DATA FOR REVIEW:
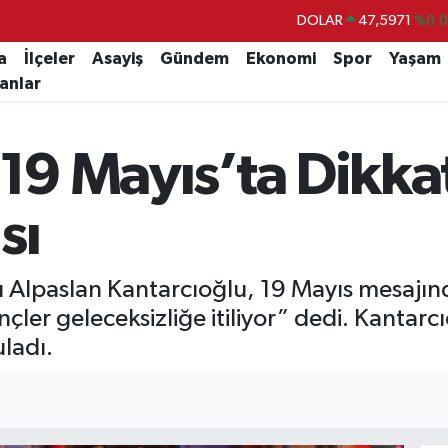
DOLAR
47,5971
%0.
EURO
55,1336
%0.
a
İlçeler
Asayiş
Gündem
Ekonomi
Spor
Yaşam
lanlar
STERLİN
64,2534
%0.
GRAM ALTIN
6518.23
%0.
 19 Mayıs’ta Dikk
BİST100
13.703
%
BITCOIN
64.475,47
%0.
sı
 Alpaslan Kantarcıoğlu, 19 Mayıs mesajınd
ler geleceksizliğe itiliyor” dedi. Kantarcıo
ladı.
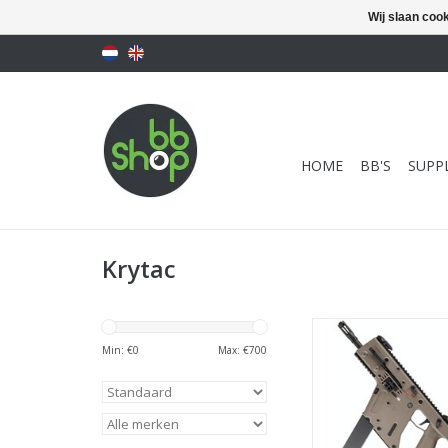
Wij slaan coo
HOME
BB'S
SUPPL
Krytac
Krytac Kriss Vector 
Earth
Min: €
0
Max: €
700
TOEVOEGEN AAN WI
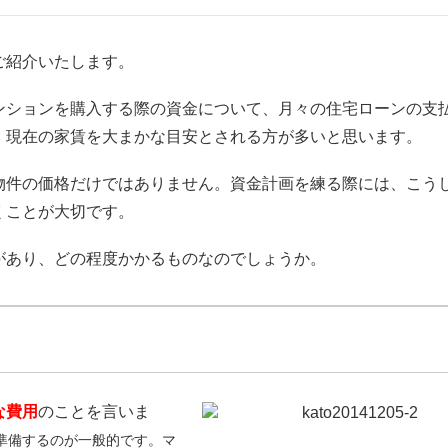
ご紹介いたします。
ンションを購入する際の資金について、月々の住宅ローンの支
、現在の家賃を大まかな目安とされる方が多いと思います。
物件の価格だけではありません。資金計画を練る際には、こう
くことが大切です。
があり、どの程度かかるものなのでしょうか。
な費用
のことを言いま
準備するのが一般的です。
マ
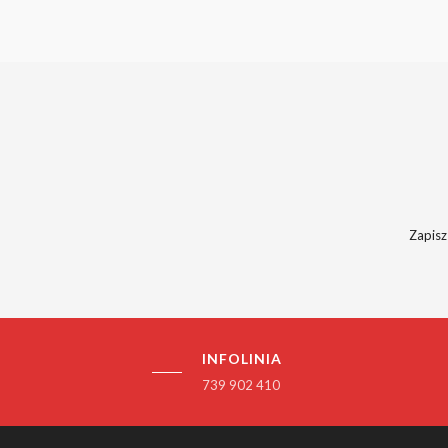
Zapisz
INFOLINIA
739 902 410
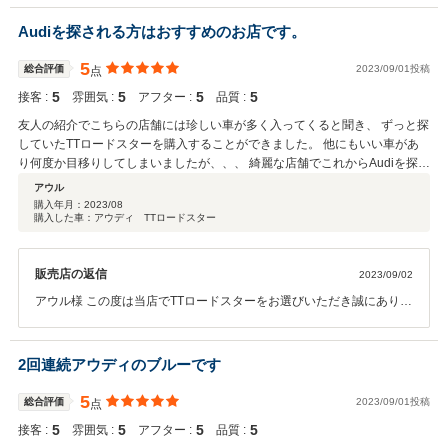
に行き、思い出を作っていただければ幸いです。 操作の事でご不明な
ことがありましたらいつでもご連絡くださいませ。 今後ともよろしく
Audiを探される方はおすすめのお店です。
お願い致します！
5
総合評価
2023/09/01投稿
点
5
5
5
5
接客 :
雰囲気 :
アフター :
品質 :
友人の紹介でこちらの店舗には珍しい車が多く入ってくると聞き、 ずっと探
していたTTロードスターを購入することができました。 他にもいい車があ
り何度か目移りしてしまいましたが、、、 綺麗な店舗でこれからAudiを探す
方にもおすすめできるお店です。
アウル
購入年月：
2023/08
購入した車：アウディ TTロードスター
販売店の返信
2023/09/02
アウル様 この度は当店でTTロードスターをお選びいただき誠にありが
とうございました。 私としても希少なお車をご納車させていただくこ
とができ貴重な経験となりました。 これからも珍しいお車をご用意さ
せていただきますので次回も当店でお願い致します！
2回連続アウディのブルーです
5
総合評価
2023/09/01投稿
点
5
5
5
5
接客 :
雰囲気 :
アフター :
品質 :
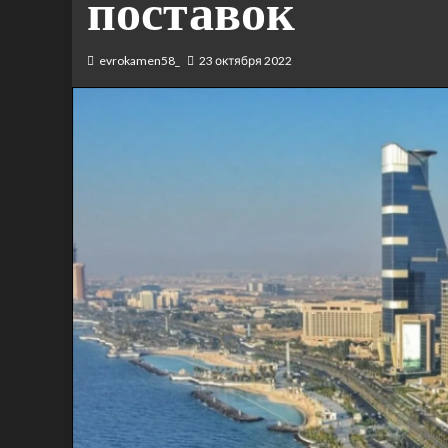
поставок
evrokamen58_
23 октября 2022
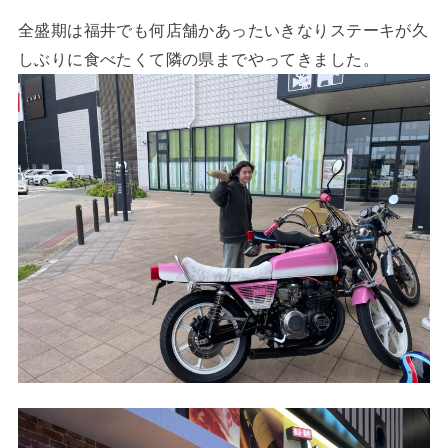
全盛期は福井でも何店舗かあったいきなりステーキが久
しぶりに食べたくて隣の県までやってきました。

WRITTEN TASK: Retype the text of all the data above line for line, keeping every character unchanged, and leave the pictures out of your answer.

EXERCISE RESULT:
DOLAR
47,5971
%0.
EURO
55,1336
%0.
a
İlçeler
Asayiş
Gündem
Ekonomi
Spor
Yaşam
lanlar
STERLİN
64,2534
%0.
GRAM ALTIN
6518.23
%0.
 19 Mayıs’ta Dikk
BİST100
13.703
%
BITCOIN
64.475,47
%0.
sı
 Alpaslan Kantarcıoğlu, 19 Mayıs mesajınd
ler geleceksizliğe itiliyor” dedi. Kantarcıo
ladı.
Wij slaan coo
HOME
BB'S
SUPPL
Krytac
Krytac Kriss Vector 
Earth
Min: €
0
Max: €
700
TOEVOEGEN AAN WI
ご紹介いたします。
ンションを購入する際の資金について、月々の住宅ローンの支
、現在の家賃を大まかな目安とされる方が多いと思います。
物件の価格だけではありません。資金計画を練る際には、こう
くことが大切です。
があり、どの程度かかるものなのでしょうか。
な費用
のことを言いま
準備するのが一般的です。
マ
Zapisz
INFOLINIA
739 902 410
に行き、思い出を作っていただければ幸いです。 操作の事でご不明な
ことがありましたらいつでもご連絡くださいませ。 今後ともよろしく
Audiを探される方はおすすめのお店です。
お願い致します！
5
総合評価
2023/09/01投稿
点
5
5
5
5
接客 :
雰囲気 :
アフター :
品質 :
友人の紹介でこちらの店舗には珍しい車が多く入ってくると聞き、 ずっと探
していたTTロードスターを購入することができました。 他にもいい車があ
り何度か目移りしてしまいましたが、、、 綺麗な店舗でこれからAudiを探す
方にもおすすめできるお店です。
アウル
購入年月：
2023/08
購入した車：アウディ TTロードスター
販売店の返信
2023/09/02
アウル様 この度は当店でTTロードスターをお選びいただき誠にありが
とうございました。 私としても希少なお車をご納車させていただくこ
とができ貴重な経験となりました。 これからも珍しいお車をご用意さ
せていただきますので次回も当店でお願い致します！
2回連続アウディのブルーです
5
総合評価
2023/09/01投稿
点
5
5
5
5
接客 :
雰囲気 :
アフター :
品質 :
поставок
evrokamen58_
23 октября 2022
全盛期は福井でも何店舗かあったいきなりステーキが久
しぶりに食べたくて隣の県までやってきました。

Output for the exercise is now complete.